Los niños de Quezalguaque
Una de las frases comunes más conocidas y usadas es la de que los niños nacen para ser felices. Y es cierto. Sin embargo, paradójicamente el sector humano infantil es el más vulnerable de la sociedad, pues por obvias razones los niños no pueden defenderse por sus propios medios de las muchas amenazas y agresiones de la sociedad.
Según la UNICEF, que es el organismo de Naciones Unidas que atiende el problema de la infancia en el mundo, hay más de 600 millones de niños en la más absoluta pobreza, inclusive en países ricos como Estados Unidos (más de 25 por ciento) y España (más de 13 por ciento). Asimismo hay más de 1.2 millones de niños infectados por el sida y más de 300,000 fueron obligados a empuñar las armas en conflictos en los que dos millones de ellos perdieron la vida durante la década pasada.
Sin embargo hay que reconocer el mérito que honrosamente corresponde a la mayoría de padres y madres de todas las naciones, clases y estratos sociales, que aman a sus hijos y hacen cualquier sacrificio para protegerlos y asegurarles salud, educación y, en fin, la felicidad que es posible alcanzar. Así como también es necesario reconocer que hay padres y madres desalmados que con el pretexto de la pobreza o cualquier otro, mandan a sus pequeños hijos a mendigar y a trabajar en labores superiores a sus fuerzas, y hasta los venden en “adopción” y trafican con ellos a cambio de dinero u otro bien material. Inclusive hay despreciables individuos de ambos sexos y diversas condiciones socioculturales que promueven o practican la prostitución infantil, o trafican con menores y los envían a tierras lejanas, a Europa, por ejemplo.

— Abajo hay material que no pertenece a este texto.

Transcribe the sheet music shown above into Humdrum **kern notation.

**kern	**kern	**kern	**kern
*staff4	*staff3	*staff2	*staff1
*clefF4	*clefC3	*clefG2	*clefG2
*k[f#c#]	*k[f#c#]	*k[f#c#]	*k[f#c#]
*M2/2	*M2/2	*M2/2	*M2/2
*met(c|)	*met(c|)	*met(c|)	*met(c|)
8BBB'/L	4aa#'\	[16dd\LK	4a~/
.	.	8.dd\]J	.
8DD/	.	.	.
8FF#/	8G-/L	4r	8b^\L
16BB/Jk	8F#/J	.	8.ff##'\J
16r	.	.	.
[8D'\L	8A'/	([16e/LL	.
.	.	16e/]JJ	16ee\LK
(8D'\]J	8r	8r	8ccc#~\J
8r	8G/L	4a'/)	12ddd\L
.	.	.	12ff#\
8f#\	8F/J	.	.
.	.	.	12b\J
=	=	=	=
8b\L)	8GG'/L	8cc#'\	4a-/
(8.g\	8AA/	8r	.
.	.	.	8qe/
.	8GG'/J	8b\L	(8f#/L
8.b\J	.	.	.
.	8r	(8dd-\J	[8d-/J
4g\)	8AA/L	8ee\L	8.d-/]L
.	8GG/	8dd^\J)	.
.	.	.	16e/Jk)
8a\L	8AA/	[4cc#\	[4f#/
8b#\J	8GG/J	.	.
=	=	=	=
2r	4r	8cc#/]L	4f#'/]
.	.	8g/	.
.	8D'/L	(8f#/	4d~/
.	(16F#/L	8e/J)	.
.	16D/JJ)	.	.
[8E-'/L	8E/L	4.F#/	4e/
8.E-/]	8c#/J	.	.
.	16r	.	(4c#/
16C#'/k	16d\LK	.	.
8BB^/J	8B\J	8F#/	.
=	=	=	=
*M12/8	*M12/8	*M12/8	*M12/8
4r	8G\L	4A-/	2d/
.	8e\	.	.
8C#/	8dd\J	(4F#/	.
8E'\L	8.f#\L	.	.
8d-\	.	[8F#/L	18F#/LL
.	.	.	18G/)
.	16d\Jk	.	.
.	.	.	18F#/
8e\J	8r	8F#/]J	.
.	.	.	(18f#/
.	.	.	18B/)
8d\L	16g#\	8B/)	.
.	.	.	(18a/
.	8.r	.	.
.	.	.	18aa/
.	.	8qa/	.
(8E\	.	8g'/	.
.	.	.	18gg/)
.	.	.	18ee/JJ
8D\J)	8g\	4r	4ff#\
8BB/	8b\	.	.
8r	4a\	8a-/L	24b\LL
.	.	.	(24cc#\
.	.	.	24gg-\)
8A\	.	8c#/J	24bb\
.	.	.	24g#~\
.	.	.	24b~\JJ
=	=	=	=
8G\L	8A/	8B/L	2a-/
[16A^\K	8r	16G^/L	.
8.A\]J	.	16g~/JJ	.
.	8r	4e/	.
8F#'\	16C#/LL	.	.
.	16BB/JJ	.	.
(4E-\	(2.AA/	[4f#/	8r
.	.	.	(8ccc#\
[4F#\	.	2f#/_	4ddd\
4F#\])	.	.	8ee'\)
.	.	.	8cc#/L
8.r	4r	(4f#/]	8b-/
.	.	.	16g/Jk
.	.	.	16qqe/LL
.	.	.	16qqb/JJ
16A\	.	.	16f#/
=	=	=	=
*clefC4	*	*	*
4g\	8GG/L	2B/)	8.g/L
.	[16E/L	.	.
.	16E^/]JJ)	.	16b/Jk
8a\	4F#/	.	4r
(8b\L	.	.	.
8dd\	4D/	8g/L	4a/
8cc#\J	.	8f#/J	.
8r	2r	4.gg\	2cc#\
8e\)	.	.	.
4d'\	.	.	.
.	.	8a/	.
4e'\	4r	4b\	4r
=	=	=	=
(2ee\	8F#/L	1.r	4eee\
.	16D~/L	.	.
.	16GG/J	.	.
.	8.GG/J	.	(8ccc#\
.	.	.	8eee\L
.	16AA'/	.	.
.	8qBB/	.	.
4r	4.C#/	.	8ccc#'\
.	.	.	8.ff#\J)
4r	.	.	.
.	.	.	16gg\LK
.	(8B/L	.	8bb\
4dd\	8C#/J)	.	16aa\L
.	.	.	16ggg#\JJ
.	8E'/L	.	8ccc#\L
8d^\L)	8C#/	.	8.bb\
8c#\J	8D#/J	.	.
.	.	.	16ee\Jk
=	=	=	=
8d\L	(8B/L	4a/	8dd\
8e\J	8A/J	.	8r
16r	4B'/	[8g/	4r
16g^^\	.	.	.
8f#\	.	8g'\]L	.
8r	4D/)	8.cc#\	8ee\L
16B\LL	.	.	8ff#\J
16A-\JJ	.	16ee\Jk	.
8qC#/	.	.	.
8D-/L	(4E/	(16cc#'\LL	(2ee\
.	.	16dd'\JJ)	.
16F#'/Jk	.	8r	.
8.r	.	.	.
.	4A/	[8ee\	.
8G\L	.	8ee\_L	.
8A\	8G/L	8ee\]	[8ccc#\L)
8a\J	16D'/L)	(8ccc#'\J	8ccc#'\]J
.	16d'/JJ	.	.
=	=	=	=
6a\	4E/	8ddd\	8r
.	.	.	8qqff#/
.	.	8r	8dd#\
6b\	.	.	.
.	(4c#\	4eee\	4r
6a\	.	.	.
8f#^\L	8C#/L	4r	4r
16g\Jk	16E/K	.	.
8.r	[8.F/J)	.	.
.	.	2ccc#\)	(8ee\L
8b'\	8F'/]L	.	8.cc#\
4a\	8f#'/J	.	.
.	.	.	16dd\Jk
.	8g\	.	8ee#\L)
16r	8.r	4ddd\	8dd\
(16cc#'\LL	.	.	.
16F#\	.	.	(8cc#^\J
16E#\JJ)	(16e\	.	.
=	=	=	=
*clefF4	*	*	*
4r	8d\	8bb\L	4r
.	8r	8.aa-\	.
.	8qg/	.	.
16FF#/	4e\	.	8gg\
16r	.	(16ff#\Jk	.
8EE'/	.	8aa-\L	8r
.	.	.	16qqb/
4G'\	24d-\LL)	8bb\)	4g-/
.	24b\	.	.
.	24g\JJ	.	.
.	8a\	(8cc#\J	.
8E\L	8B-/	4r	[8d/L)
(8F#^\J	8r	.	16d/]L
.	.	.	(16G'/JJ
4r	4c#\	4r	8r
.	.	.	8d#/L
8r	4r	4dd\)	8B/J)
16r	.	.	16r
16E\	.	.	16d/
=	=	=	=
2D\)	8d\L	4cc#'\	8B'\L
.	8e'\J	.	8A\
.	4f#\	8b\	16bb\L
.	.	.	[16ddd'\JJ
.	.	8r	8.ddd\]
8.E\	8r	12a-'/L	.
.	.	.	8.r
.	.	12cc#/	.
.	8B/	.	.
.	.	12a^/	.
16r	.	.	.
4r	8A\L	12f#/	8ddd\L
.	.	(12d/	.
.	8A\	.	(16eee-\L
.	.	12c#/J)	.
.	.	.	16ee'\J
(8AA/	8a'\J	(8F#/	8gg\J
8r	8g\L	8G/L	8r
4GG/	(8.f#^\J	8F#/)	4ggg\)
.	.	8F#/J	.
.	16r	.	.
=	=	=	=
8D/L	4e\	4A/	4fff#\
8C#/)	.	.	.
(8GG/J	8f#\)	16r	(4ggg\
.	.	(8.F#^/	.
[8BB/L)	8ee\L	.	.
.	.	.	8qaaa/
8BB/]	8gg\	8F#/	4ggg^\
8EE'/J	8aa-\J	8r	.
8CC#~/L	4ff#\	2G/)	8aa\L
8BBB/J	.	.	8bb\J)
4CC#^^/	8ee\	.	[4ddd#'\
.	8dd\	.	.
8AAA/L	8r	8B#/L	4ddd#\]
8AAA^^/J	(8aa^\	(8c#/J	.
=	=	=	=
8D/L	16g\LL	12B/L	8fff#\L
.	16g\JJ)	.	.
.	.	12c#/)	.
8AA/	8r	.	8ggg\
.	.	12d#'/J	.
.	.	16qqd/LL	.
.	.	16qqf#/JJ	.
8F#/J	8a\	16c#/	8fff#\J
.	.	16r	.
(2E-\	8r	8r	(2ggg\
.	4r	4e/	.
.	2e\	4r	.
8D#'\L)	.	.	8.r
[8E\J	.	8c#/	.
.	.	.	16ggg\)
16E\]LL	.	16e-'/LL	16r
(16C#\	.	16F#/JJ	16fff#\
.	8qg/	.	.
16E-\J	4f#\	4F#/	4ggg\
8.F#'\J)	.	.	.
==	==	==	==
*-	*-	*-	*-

Tales son los casos que están investigando ahora las autoridades de corrupción de menores en Managua y de niños de hogares muy pobres en Quezalguaque, Departamento de León, que fueron enviados a España al parecer de manera ilícita, y sobre lo cual LA PRENSA ha informado ampliamente, incluyendo un excelente reportaje de Elizabeth Romero (Mafia detrás del tráfico de niños) publicado el domingo recién pasado.
La adopción de niños de países y hogares muy pobres se ha hecho común en Europa, Estados Unidos y Canadá, donde las mujeres en general no quieren tener hijos propios sino que prefieren adoptarlos y al mismo tiempo ayudar a hogares muy necesitados de países tercermundistas. Y la verdad es que es loable esa disposición de dar cariño familiar a muchos niños, y asegurarles la posibilidad de crecer en excelentes condiciones de salud y educación, que aquí jamás podrían obtener.
No obstante también hay delincuentes que se escudan en supuestas adopciones con el fin de traficar con niños para abastecer la pornografía y la prostitución infantil, y en algunos casos hasta para que los asesinen y aprovechen sus órganos vitales para trasplantes.
Los trasplantes de órganos son ahora una terapia común y corriente en los países desarrollados, y permiten a muchas personas continuar vivas porque la muerte de otras cuyos órganos quedaron en buen estado es acompañada por la generosidad de sus deudos que los donan a quienes los necesitan de manera imperiosa. Pero la insuficiente donación de órganos para trasplantes médicos abrió la posibilidad de que se produjera un tráfico internacional de los mismos, en algunos o muchos casos de niños de países pobres que desaparecen misteriosamente o que supuestamente son adoptados pero que en realidad son asesinados para extraerles su órganos vitales y venderlos.
No estamos diciendo con esto que esa monstruosidad es la que ha pasado con los niños de Quezalguaque que fueron enviados a España. Éstos, al parecer, se encuentran bien allá, sólo que con dificultades de documentación legal y según se ha informado hasta podrían ser repatriados sanos y salvos.
Pero es necesario que las autoridades que tienen que ver con estos asuntos investiguen más a fondo, y no sólo el caso de los niños de Quezalguaque sino el de muchos otros que desaparecieron de sus hogares y de los cuales nunca más se supo nada. Los niños son los seres más queridos pero también los más indefensos, y las autoridades deben ocuparse más por su tranquilidad y seguridad.